Nanayakkara et al. (Nanayakkara et al., 2022) also consider the perspective of research practitioners in their study. They interview participants and evaluate their comprehension as they use a visualization tool to explore the relationships between $\varepsilon$ , accuracy, and disclosure risk, as well as the impact of DP noise on statistical inference. This work underscores the importance of tools for practitioners to understand the dynamics between privacy and accuracy and the implications of making parameter choices in a hands-on manner. Their tool is complementary to the prototype we use for this study, and our findings show that participants would benefit from being able to visualize these tradeoffs. However, as the authors point out, more work needs to be done to understand how generating visualizations cuts into the privacy-loss budget, and how to use the visualization to actually perform a DP analysis.

Concurrent work by Munilla Garrido et al. (Garrido et al., 2022) investigates the ‘academic-industrial DP utilization gap’ through interviews with data analysts and data stewards in major companies that have not yet deployed DP. Their findings about the barriers to adoption of DP, as well as the promises of using DP, support the findings in this paper. In particular, Munilla Garrido et al. conclude that DP can simplify onerous data access processes and facilitate data exploration across silos. They are optimistic about bridging the divide between theory and practice of DP, identifying key technical gaps that DP tools should address in order to promote adoption across industry. Echoing findings from a previous interview study by Dwork et al. (Dwork et al., 2019), Munilla Garrido et al. emphasize the need for sharing learnings across the DP community.

Finally, Qin et al. (Qin et al., 2019)’s work on multi-party computation (MPC), while not about DP, offers valuable insights on how to educate stakeholders about technical privacy guarantees “while [keeping practitioners] insulated from the nuances of [the protocols’] implementation.” Qin et al. find that describing simple examples of the MPC protocol to practitioners allows them to trust the protocol’s security on more complicated functions. In addition, modeling the user interface on something that is familiar, such as a spreadsheet, allows practitioners to participate more confidently. Finally, Quin et al. emphasize the importance of collaboration between security engineers and human factors experts in designing interfaces, particularly in settings (including MPC and DP) where users can only interact with the interface only a limited number of times.

More generally, scholars have highlighted the ways in which computational tools shape the identity of users as well as the scope of their actions. Grint and Woolgard (Grint and Woolgar, 1997) describe this process in detail, highlighting that “by setting parameters for the user’s actions, the evolving machine effectively attempts to configure the user.” We build on these insights in this work to show how DP tools may seek, but fail, to reconfigure data analysts in the desired manner. We argue that reconfiguring users to make safe, ethical choices in the data analysis process requires not only better design within the tool, but also robust guidance, training, and education outside of the tool.

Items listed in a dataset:
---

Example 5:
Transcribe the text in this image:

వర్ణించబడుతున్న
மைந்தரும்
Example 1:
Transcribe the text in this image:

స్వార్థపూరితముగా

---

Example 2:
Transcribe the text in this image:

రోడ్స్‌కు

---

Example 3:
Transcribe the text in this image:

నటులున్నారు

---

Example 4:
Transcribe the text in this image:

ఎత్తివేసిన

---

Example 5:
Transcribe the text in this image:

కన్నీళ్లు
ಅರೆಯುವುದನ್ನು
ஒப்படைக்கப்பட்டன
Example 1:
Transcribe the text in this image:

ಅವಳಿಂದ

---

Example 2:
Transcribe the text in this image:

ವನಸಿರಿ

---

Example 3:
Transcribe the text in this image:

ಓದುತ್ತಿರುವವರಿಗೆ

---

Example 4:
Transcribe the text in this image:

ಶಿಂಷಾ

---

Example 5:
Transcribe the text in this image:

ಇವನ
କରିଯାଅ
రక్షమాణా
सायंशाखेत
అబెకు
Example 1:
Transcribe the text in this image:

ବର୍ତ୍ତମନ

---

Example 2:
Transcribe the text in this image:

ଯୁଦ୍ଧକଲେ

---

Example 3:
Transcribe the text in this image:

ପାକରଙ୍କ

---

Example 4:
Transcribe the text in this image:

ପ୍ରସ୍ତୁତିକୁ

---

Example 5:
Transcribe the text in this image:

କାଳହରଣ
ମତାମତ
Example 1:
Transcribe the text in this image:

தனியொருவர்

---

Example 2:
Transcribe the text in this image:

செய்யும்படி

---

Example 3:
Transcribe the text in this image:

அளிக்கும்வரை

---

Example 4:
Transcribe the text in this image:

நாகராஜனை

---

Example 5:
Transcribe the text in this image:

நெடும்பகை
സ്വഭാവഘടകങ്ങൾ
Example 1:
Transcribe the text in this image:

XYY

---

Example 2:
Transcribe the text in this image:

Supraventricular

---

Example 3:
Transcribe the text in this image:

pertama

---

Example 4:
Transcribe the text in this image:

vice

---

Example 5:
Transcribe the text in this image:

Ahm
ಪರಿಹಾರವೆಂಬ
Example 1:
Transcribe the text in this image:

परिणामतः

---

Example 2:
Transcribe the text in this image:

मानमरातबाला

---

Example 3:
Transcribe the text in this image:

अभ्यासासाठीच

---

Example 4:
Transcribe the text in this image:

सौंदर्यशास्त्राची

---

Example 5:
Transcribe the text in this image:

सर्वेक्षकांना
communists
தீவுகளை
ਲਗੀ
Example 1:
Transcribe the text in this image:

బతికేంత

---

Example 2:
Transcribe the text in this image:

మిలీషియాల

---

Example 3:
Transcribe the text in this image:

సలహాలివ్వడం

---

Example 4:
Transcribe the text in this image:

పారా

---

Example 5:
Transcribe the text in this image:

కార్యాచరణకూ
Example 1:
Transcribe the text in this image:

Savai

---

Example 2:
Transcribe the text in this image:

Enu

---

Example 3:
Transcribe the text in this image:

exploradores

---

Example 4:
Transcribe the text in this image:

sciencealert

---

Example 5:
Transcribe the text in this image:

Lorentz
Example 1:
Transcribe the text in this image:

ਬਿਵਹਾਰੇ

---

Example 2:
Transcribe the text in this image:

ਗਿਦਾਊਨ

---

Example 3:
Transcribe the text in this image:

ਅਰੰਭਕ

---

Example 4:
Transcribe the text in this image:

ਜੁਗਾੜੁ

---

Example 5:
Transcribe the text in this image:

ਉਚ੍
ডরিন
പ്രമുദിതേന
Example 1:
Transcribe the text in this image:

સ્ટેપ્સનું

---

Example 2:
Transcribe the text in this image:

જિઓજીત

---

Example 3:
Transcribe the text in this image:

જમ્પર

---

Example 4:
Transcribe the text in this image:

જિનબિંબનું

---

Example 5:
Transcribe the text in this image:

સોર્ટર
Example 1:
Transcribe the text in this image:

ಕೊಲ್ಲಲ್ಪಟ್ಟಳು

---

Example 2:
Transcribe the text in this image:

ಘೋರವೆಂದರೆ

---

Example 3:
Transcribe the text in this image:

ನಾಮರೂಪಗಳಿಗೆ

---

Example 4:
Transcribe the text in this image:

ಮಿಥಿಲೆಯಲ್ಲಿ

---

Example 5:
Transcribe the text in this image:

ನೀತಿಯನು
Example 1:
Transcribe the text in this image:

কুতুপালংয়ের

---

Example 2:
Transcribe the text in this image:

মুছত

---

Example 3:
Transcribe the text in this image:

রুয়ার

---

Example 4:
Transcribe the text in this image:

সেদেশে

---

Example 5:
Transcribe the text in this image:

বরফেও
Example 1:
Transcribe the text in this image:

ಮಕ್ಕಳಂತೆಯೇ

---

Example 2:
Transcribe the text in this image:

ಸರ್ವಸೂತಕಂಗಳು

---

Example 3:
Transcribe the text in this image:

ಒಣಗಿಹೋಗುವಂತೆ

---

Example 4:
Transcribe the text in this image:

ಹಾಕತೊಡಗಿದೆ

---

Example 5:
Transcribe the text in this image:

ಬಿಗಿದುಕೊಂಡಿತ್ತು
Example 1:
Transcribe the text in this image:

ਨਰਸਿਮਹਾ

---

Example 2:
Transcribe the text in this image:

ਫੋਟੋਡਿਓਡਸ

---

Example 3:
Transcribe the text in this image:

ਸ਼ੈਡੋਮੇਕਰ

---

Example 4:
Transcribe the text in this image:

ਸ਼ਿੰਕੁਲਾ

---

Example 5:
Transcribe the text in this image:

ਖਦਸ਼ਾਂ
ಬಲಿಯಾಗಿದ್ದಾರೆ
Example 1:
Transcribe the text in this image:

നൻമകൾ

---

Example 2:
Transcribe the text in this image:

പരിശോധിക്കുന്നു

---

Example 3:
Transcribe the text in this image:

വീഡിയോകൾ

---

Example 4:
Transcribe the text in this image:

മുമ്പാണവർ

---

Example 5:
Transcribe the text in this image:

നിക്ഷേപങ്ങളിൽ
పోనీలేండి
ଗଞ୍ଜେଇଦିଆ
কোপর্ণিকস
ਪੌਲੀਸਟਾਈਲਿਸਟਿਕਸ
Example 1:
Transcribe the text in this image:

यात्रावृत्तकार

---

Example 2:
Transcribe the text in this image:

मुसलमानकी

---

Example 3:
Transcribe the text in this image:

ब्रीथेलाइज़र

→ **AIM 1**: Reproduce the passage on differential privacy tools from "More generally, scholars" up to and including "of the tool.".
→ **AIM 2**: In the passage on differential privacy tools, what familiar kind of interface does Qin et al.'s work say the user interface can be modeled on so practitioners participate more confidently?

→ **WRITTEN SOLUTION 1**:
More generally, scholars have highlighted the ways in which computational tools shape the identity of users as well as the scope of their actions. Grint and Woolgard (Grint and Woolgar, 1997) describe this process in detail, highlighting that “by setting parameters for the user’s actions, the evolving machine effectively attempts to configure the user.” We build on these insights in this work to show how DP tools may seek, but fail, to reconfigure data analysts in the desired manner. We argue that reconfiguring users to make safe, ethical choices in the data analysis process requires not only better design within the tool, but also robust guidance, training, and education outside of the tool.

→ **WRITTEN SOLUTION 2**: A spreadsheet.